The revelation from Harper Lee’s recently released novel “Go Set A Watchman” which caught so many by surprise—that the civil rights hero of “To Kill A Mockingbird,” Atticus Finch, is a racist, was not particularly surprising to many of us Southerners—that is, to those of us who have our own Uncle Atticuses tucked away in our attics.
My family’s Uncle Atticus was my dad’s big brother and Dad idolized him. He shared quite a few characteristics with the Atticus played by Gregory Peck in the Mockingbird movie. Tall and handsome, my Uncle Atticus had a commanding physical presence. When he spoke on a subject he had studied, he articulated that velvet eloquence of no particular hurry, peculiar to orators of the Deep South. He got a ride to college on a football scholarship and earned a law degree at the University of South Carolina. A World War II and Korean War veteran, he left the US Air Force as an officer with a promising military career ahead of him. He was, to me, a kind of Hemingway figure—he hunted big game in Alaska—drank whiskey straight from the bottle—and believed men ruled—white men.

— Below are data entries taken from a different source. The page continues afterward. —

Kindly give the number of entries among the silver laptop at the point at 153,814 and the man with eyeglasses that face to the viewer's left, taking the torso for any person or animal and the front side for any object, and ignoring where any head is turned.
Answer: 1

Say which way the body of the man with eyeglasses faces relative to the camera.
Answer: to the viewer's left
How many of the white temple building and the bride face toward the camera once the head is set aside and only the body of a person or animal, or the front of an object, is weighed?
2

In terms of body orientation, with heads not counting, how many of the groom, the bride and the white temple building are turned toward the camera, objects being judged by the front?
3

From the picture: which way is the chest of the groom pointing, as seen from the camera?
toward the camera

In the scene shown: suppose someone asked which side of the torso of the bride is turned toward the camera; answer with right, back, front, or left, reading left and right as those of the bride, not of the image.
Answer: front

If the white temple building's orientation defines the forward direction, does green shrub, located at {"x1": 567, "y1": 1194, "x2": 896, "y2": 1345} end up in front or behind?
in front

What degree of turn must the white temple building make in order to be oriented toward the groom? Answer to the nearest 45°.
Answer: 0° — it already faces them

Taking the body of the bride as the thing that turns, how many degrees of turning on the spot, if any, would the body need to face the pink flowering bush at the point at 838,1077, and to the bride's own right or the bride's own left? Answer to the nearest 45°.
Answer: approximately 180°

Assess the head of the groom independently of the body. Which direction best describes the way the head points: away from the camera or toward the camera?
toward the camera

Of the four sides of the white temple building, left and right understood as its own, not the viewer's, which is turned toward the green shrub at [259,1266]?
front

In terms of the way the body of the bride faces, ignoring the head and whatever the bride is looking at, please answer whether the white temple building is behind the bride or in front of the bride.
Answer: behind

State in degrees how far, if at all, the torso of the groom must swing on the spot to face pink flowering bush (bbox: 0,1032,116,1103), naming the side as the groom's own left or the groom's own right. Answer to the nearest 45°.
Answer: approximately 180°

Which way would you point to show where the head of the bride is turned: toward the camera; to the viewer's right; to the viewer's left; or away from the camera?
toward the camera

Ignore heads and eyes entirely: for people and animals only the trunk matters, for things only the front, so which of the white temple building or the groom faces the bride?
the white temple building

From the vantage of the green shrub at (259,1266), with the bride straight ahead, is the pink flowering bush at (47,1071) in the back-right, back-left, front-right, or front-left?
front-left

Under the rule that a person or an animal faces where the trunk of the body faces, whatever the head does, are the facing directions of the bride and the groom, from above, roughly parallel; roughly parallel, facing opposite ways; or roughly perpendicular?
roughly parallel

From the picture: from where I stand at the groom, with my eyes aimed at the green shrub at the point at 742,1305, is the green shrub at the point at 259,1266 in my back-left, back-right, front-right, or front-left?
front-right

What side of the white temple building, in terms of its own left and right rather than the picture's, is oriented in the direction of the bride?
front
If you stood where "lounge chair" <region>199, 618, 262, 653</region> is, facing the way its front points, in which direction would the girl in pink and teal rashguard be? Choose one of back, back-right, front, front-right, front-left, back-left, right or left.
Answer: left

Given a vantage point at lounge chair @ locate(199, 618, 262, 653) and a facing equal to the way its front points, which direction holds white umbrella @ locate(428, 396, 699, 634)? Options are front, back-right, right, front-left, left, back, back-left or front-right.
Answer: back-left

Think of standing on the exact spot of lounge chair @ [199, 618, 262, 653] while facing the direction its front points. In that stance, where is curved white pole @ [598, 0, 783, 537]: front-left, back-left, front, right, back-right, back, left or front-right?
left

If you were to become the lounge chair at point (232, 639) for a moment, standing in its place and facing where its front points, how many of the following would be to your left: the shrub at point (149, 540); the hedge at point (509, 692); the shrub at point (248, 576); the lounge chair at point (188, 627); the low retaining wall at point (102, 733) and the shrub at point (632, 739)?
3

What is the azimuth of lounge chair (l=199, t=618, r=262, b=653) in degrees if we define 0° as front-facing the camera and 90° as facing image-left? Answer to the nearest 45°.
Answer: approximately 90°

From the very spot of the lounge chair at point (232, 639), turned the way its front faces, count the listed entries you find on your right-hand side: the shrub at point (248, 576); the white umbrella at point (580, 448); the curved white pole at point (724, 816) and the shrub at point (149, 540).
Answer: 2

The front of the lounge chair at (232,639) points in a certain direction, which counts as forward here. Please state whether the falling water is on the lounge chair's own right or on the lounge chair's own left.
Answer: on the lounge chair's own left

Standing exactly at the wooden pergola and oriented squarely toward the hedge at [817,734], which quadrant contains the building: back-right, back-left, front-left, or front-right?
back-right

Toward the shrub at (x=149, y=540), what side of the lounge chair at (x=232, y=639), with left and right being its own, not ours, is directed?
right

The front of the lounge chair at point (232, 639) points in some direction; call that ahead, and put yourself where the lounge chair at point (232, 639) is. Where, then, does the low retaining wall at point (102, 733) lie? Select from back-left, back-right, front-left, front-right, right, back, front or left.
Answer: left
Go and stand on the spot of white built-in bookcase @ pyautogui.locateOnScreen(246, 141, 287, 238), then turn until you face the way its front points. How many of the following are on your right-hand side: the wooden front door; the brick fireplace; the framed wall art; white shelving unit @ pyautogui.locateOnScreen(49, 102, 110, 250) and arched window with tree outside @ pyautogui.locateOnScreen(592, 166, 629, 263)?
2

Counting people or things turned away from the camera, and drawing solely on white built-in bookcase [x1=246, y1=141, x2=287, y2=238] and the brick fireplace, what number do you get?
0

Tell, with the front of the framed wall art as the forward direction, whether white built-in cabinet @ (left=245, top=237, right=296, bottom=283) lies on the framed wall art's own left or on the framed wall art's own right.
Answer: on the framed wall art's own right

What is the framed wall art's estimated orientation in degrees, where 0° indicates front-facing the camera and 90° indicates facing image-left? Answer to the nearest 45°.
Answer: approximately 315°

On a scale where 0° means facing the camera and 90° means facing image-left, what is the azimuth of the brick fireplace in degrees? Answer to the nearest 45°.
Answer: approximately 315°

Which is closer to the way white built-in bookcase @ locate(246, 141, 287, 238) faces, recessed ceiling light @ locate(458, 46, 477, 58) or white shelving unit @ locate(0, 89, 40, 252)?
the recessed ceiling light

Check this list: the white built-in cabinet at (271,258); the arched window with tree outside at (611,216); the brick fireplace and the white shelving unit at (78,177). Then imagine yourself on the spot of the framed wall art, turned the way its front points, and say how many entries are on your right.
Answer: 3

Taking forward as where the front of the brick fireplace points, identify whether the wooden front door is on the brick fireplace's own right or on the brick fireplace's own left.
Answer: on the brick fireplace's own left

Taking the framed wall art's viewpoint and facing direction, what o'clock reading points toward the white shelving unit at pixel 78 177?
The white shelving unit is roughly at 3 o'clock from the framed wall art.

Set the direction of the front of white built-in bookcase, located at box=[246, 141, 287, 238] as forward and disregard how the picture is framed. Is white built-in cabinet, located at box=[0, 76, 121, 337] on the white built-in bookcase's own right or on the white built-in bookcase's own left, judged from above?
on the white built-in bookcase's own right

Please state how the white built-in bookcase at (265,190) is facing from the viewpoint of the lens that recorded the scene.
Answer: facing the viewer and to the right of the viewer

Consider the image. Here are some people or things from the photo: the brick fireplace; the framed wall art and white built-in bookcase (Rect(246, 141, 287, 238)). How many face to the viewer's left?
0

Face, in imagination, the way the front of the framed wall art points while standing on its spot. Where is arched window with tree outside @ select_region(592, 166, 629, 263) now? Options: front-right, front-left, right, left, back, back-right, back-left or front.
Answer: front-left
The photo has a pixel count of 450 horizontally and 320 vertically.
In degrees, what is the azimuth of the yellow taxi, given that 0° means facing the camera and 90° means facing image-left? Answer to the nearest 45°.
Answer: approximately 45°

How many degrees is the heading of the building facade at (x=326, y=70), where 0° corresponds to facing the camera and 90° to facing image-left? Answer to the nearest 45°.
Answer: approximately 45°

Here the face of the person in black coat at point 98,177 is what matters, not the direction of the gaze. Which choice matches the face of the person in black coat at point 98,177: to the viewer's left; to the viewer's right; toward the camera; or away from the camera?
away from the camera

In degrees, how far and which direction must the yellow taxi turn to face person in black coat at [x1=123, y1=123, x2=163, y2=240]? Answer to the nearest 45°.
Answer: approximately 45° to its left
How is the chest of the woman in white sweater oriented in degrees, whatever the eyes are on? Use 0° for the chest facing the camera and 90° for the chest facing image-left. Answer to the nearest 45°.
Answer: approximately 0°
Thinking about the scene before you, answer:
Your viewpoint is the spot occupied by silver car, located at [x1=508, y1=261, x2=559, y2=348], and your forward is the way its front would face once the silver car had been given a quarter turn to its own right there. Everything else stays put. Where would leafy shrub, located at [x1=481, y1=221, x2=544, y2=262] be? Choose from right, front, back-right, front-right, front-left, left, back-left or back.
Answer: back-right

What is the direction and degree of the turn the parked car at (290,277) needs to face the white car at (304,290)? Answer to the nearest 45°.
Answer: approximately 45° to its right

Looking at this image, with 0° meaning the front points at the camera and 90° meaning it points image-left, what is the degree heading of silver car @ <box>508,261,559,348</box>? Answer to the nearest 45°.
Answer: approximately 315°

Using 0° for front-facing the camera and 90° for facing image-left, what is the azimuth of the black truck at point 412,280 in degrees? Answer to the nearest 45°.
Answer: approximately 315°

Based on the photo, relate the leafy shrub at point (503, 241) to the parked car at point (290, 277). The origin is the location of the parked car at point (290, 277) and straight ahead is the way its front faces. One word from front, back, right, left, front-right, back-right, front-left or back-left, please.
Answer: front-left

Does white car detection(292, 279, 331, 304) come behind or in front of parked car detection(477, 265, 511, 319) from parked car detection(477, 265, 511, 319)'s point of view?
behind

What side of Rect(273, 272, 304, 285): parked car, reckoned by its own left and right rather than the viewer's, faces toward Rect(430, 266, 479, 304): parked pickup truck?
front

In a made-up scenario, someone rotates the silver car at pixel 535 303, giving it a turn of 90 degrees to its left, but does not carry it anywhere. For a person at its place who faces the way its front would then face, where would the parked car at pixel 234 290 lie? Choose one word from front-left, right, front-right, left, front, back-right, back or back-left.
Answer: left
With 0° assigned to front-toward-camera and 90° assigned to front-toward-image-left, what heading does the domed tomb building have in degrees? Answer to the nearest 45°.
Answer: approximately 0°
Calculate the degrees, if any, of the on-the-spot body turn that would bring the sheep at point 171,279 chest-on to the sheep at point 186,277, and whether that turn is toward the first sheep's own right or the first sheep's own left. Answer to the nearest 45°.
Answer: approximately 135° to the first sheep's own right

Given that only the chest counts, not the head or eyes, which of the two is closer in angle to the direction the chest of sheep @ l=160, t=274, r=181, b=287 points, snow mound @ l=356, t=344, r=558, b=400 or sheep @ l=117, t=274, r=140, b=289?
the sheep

Uncle Atticus established a highly regarded law firm, one that my family had designs for me to join, in the city where a professional legal building bore his name. Over his long and successful practice as an attorney, he represented many African-Americans in court—defending their rights with exceptional resolve and diligence, up in the ugly face of Jim Crow. The people elected Uncle Atticus to the House of Representatives—that same venerable institution that recently voted to remove the Confederate flag from the South Carolina State House grounds.
It is impossible to imagine, however, that my Uncle Atticus would have voted with the overwhelming majority on that historic Confederate flag legislation. He was a staunch member of the Sons of Confederate Veterans and, like his father who was an Exalted Cyclops of the Ku Klux Klan, had an intractable belief that people of every color of the rainbow are superior—as long as they are white.
I used to marvel at his racism. He was quite educated and had a strong Christian faith. Earning a masters degree in New Testament studies after he met Jesus Christ, he religiously taught the Good Book in Sunday School. And yet, he remained faithful to his belief that all men were granted rights from their Creator—and the race that he belonged to had been intelligently designed superior over all the other races. He once told me that he walked out of his Presbyterian church one day and never looked back when a black man took a seat in the pews. It amazed me to think he might actually believe that the Kingdom of Heaven was going to be segregated, with the white saints occupying the higher seats at the Great Banquet. The last time I saw Uncle Atticus alive was at the homecoming of a Methodist church that our family established over 220 years ago—I believe he stayed outside during the worship service that day because my own wife, who is Chinese, was in the building.
His funeral service was held inside a Lutheran church full of all-white congregants. When his body was transported a few miles up the road to the burial site, armed military guards from Fort Jackson were at attention ready to put him to bed. The soldiers, dressed immaculate, comported themselves impeccably. They fired volleys with their rifles up toward heaven. Dad wept when a lone bugle, off in the distance, blew the haunting taps. Standing at the side of Uncle Atticus’s coffin, two soldiers carefully folded an American flag with solemn precision—they passed the triangular cloth to a third soldier who, kneeling at the feet of Uncle Atticus’s widow, pressed it into her lap, spoke softly to her, then stood up and saluted her with such exquisite poignancy, I nearly swooned. I saw one of my cousins with her mouth dropped wide open. It was my Uncle Atticus’s final tribute—how perfectly fitting that the trusted guard who administered it was a young black female soldier.
I loved Uncle Atticus; but I could barely conceal my rebel delight in the irony of those unforgettable moments. If you watched the ceremony of the Confederate flag being taken down on the South Carolina State House grounds you may have been somewhat similarly amused that it was a black man from the Honor Guard who handed it over to the president of the Confederate Relic Room and Military Museum, where the flag will be at ease, permanently on public display.
In the end, the spirit in the forces behind the Confederate flag, the racial certitude from our Uncle Atticuses, and every lofty ideology we hold dear, are eventually lowered back down to earth—only God remains constant— from on high—forever over all.